The Imperium3 Townsville (iM3TSV) Battery plant in Queensland, of which Magnis Energy Technologies owned a one third stake, had until recently also been on the cards. The Queensland government funded a feasibility study for the 18 GWh battery plant – but it has since been abandoned by Magnis Energy, who quietly announced in early January 2023 that it would no longer be proceeding with the plant.

Moving into other battery storage technologies, Queensland company Energy Storage Industries Asia Pacific is currently constructing a $70 million iron-flow battery manufacturing plant in Maryborough, Queensland, as part of a “deep tech partnership” with US company ESS Inc.

Energy Storage Industries’ vision is to assemble iron-flow batteries designed by US company ESS Inc in Australia sourcing 80% of the components from within Queensland, primarily its regions, including manufacturing the electrolyte. Its Maryborough plant is slated for operations from 2024, with targeted annual production capacity of 400 MW by 2026.

Image: ESS Inc.

There are a number of other projects seeking to produce downstream materials for the flow battery market, including vertically integrated plays from companies like Australian Vanadium and TNG, though these are more nascent. 

While these projects have surely been in the works for more than a year, the push to localise and “friendshore” new energy supply chains has taken on a new sense of urgency with the shifting geopolitics of 2022, including Russia’s invasion of Ukraine. The move has also been propelled by President Biden’s Inflation Reduction Act, which includes massive funding support to build clean energy manufacturing capability in the US and, seemingly, partner countries like Australia.

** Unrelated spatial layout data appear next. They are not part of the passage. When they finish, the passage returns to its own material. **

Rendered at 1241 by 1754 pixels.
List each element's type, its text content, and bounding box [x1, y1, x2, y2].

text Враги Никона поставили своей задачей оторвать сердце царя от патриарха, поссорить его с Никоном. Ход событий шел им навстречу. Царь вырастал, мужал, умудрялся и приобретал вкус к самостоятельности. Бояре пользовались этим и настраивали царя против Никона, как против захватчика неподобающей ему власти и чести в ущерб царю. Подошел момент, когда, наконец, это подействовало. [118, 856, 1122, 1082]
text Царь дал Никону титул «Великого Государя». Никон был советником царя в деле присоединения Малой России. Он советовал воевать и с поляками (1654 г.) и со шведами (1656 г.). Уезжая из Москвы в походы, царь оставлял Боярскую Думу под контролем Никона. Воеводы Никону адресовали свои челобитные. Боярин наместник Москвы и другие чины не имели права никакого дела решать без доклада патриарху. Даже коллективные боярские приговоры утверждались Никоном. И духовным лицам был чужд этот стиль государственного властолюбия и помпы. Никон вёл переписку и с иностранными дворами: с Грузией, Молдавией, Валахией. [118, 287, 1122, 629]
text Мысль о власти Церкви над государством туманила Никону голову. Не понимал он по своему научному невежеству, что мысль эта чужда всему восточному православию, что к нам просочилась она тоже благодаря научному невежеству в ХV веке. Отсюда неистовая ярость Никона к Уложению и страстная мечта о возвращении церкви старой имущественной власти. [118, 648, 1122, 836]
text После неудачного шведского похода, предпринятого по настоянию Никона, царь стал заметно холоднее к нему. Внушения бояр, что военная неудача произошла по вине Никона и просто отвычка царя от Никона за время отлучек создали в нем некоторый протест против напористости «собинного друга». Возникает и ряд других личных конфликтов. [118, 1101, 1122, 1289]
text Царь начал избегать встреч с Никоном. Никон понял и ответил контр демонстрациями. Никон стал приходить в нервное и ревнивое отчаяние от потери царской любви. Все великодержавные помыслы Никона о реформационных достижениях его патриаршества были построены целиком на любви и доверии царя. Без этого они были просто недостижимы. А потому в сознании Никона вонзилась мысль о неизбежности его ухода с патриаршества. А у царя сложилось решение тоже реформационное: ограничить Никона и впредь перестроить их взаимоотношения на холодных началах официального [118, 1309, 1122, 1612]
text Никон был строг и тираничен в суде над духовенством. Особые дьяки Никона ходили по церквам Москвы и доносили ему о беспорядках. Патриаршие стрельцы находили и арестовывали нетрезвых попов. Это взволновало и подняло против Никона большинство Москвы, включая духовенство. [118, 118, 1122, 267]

On top of lithium, Australia is the world’s top producer of titanium and the second largest producer of zircon and rare earth elements. Australia also has the world’s largest reserves of rutile (titanium), zircon (zirconium) and tantalum. Our reserves of critical minerals like antimony, cobalt, lithium, manganese ore, niobium, tungsten and vanadium, rank in the top five globally.

Image: Future Battery Industries Cooperative Research Centre

While this path defies the logic of securing the cheapest possible products, it helps answer the growing problem of reliability – apparently a priority for the US.

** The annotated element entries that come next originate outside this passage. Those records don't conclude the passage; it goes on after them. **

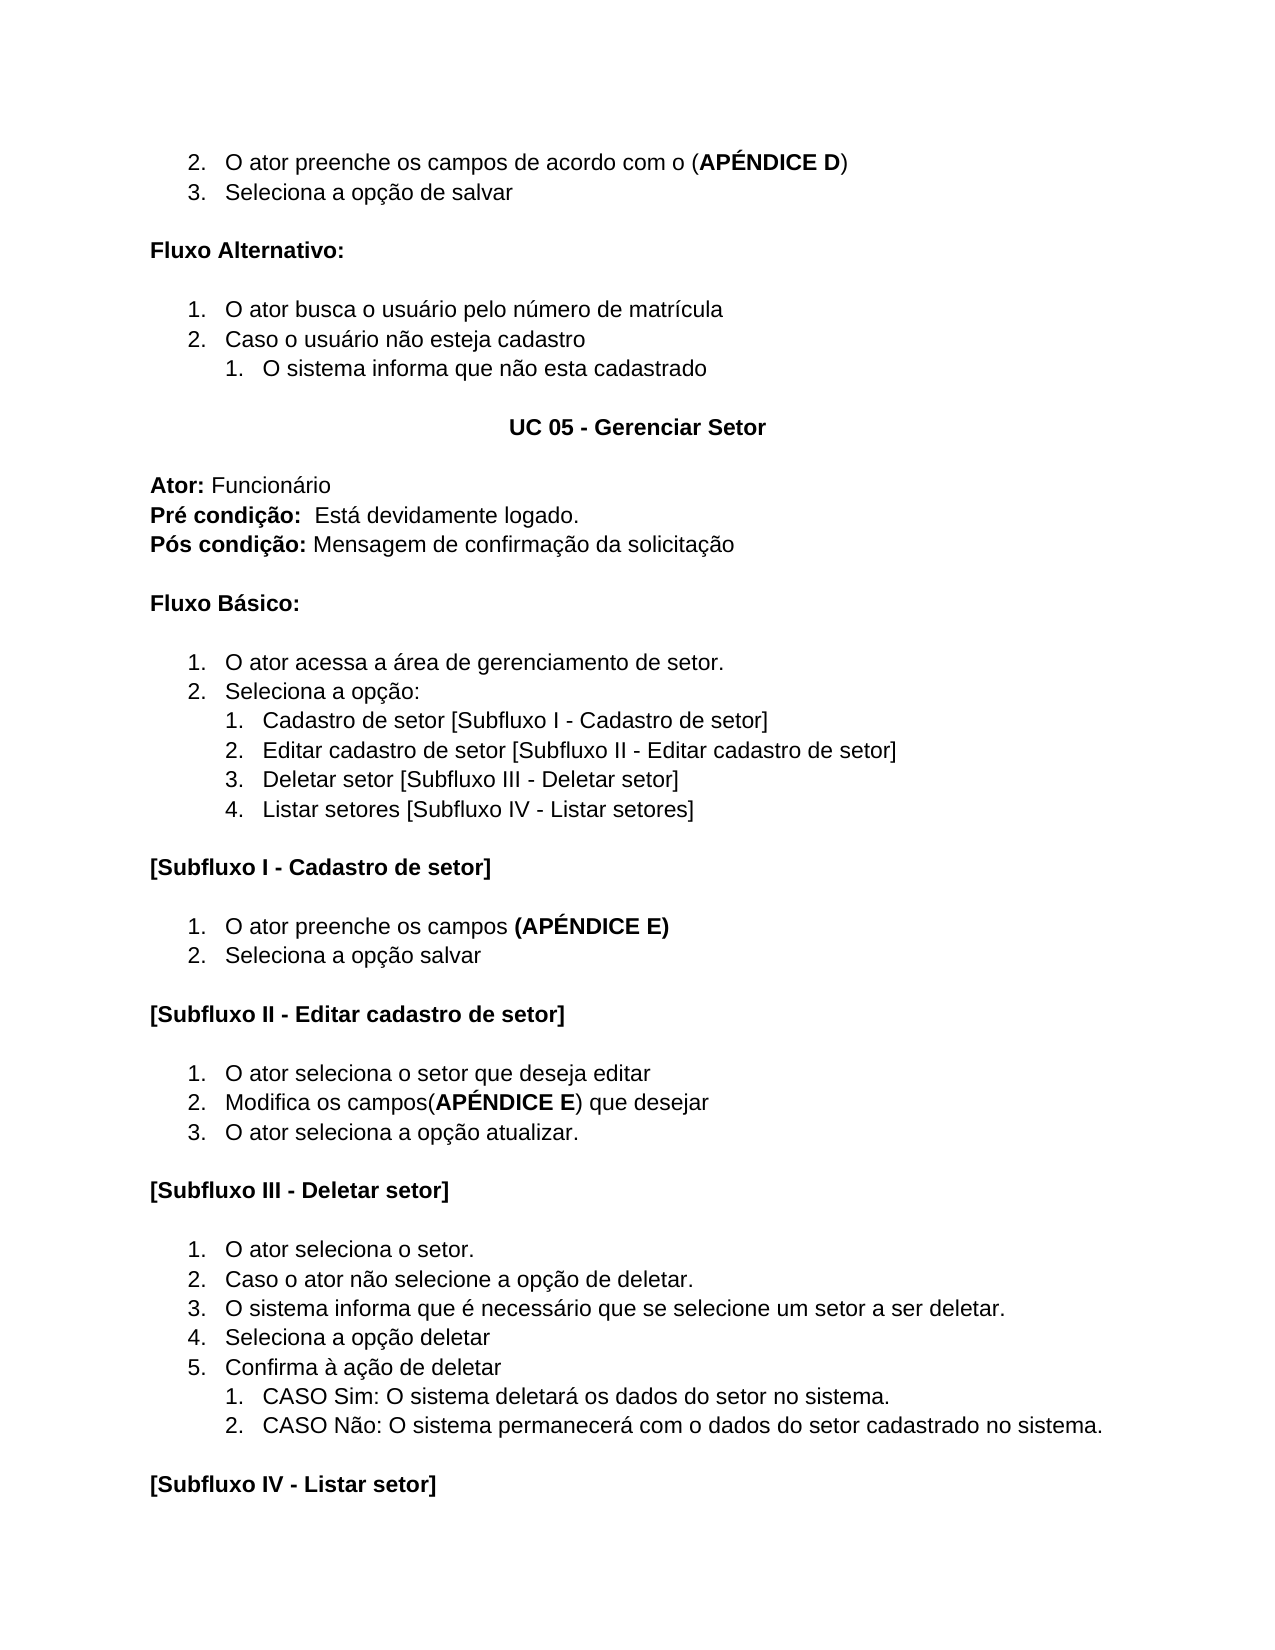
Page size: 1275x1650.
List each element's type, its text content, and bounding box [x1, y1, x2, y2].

text [Subfluxo III - Deletar setor] [150, 1178, 1125, 1204]
list Listar setores [Subfluxo IV - Listar setores] [225, 796, 1125, 822]
text [Subfluxo I - Cadastro de setor] [150, 855, 1125, 881]
list O ator preenche os campos (APÉNDICE E) [187, 914, 1125, 939]
list O ator seleciona o setor. [187, 1237, 1125, 1262]
text Fluxo Básico: [150, 591, 1125, 616]
list Confirma à ação de deletar [187, 1354, 1125, 1380]
list Seleciona a opção de salvar [187, 179, 1125, 205]
text Pós condição: Mensagem de confirmação da solicitação [150, 532, 1125, 557]
list O ator seleciona o setor que deseja editar [187, 1061, 1125, 1086]
text [Subfluxo II - Editar cadastro de setor] [150, 1002, 1125, 1027]
list O ator acessa a área de gerenciamento de setor. [187, 649, 1125, 675]
list O ator busca o usuário pelo número de matrícula [187, 297, 1125, 322]
list Modifica os campos(APÉNDICE E) que desejar [187, 1090, 1125, 1116]
list Seleciona a opção salvar [187, 943, 1125, 969]
text Ator: Funcionário [150, 473, 1125, 499]
list O ator preenche os campos de acordo com o (APÉNDICE D) [187, 150, 1125, 176]
list CASO Não: O sistema permanecerá com o dados do setor cadastrado no sistema. [225, 1413, 1125, 1439]
text Pré condição: Está devidamente logado. [150, 502, 1125, 528]
list O sistema informa que é necessário que se selecione um setor a ser deletar. [187, 1296, 1125, 1321]
text UC 05 - Gerenciar Setor [150, 414, 1125, 440]
list Deletar setor [Subfluxo III - Deletar setor] [225, 767, 1125, 792]
text [Subfluxo IV - Listar setor] [150, 1472, 1125, 1497]
list Seleciona a opção: [187, 679, 1125, 704]
text Fluxo Alternativo: [150, 238, 1125, 264]
list Caso o ator não selecione a opção de deletar. [187, 1266, 1125, 1292]
list Editar cadastro de setor [Subfluxo II - Editar cadastro de setor] [225, 737, 1125, 763]
list CASO Sim: O sistema deletará os dados do setor no sistema. [225, 1384, 1125, 1409]
list Cadastro de setor [Subfluxo I - Cadastro de setor] [225, 708, 1125, 734]
list O sistema informa que não esta cadastrado [225, 356, 1125, 381]
list Caso o usuário não esteja cadastro [187, 326, 1125, 352]
list O ator seleciona a opção atualizar. [187, 1119, 1125, 1145]
list Seleciona a opção deletar [187, 1325, 1125, 1351]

Coming back to Recharge Industries and its manufacturing plans, founder Collard described Australia as the “Saudi Arabia of the new energy age,” to Bloomberg, noting it has all the key critical minerals to power the next 100 years.

With its headquarters in the US, Recharge is reportedly looking to manufacture its batteries in Geelong without sourcing materials from either China or Russia.

Recharge’s technology partner for battery manufacturing is another US company, Charge CCCV, better known as C4V. (C4V is also the technology partner on the Imperium3 Townsville battery plant project.)

C4V will provide Intellectual Property (IP), a qualified supply chain, blueprints and technology concepts for battery manufacturing, Recharge said. It will work closely with Accenture to adapt C4V’s IP to the conditions and requirements of the Geelong manufacturing plant, it added.